# Has anyone bought from this place?



## Madame Wells

Ciao Tutti,

I'm an American who likes to cook a lot of American dishes. I live in Italy but time to time I go to Germany to shop for American products. I came across a site called FOODS from Home. I was wondering has anyone bought from this site or store? And if so, have you used the shipping option or van pick up? They say they can deliver to Italy. I would like to order some items next month, but I wanted know if anyone has tried them out. Thanks for any info.

Ciao


----------



## Bevdeforges

Used to live in Germany and now live in France - but I've found that using "authentic" American products is simply too expensive and not really worth it. I've generally found local products that can be substituted (like yesterday when I made my Jim Beard pumpkin pie recipe, with pumpkin from our garden, creme fraiche instead of "heavy cream").

What sorts of US products do you get from this place? Perhaps we can suggest reasonable substitutions for you.
Cheers,
Bev


----------



## Madame Wells

Ciao Bev,

Thanks for the reply. I have lived as an Expat since the early 90's. I have substituted till the cows come home. But now I noticed this type of shops popping up and I just want to have a touch of my home country in my pantry. Things like Kayro syrup and brown sugar, though I have found substitutes for these, I just want the original. I plan to buy in bulk. Yes, it's more expensive. But the last time I went shopping in the States, I was shocked how the prices had gone up. So for me it's a treat and cheaper than a plane ticket if I can have a taste of home.


----------



## Bevdeforges

I guess it depends on where you are. Here in France, we have brown sugar - in both dark and light versions - though it took me a while to figure out where to find it. (Apparently it's popular in the north of France so is considered a "regional specialty.")

Karo syrup and molasses, I agree, aren't generally easy to find here. Then again, back when I was living in Germany (15+ years ago), you couldn't find stalk celery except in specialty shops around Christmas time. Now, it's pretty common.

Fresh cranberries are only available here (in France) in the weeks before Christmas - which is weird because I know they grow the things in Belgium and the Netherlands - but even Carrefour imports Ocean Spray brand cranberries from the US. Some of the other stores here offer European cranberries, but only at Christmas time.

The site you mentioned in your original post looks interesting, and seems to have a bricks and mortar shop, too, which is promising. In the past, I've seen a number of "foods from..." websites, often set up by members of the various expat clubs and associations around Europe. And there are a few of the expat clubs that place bulk orders with some of those sites to save on shipping costs and take advantage of bulk rates. If you have an expat club in the area, you might want to see who they use.

• Tasks to carry out:
**A.** In the thread about buying American foods in Europe, what does Bev use instead of heavy cream in her pumpkin pie?
**B.** Name every country mentioned in the thread.
**C.** Reproduce everything in the thread from "Karo syrup and" down to "it's pretty common.".
Work from the thread alone.

• Record extracts:
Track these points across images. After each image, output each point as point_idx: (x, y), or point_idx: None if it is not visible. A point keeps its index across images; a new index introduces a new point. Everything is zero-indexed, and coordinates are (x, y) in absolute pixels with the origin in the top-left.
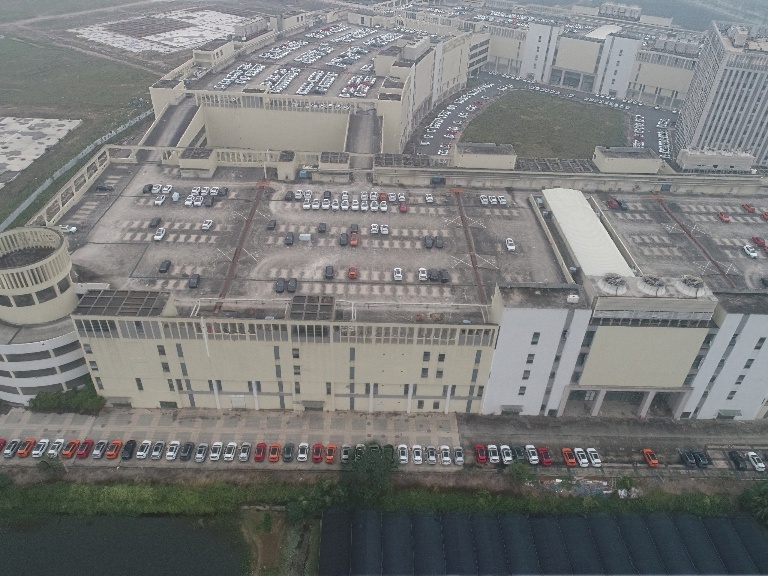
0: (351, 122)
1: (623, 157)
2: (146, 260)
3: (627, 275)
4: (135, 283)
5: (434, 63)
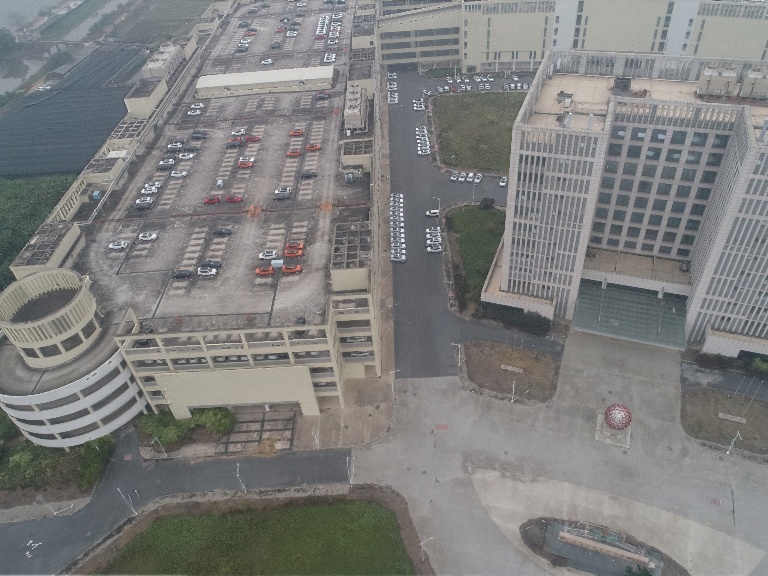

• Solutions below:
**A.** Creme fraiche.

**B.** Italy, Germany, France, Belgium, the Netherlands, and the United States (called "the States" and "the US").

**C.**
Karo syrup and molasses, I agree, aren't generally easy to find here. Then again, back when I was living in Germany (15+ years ago), you couldn't find stalk celery except in specialty shops around Christmas time. Now, it's pretty common.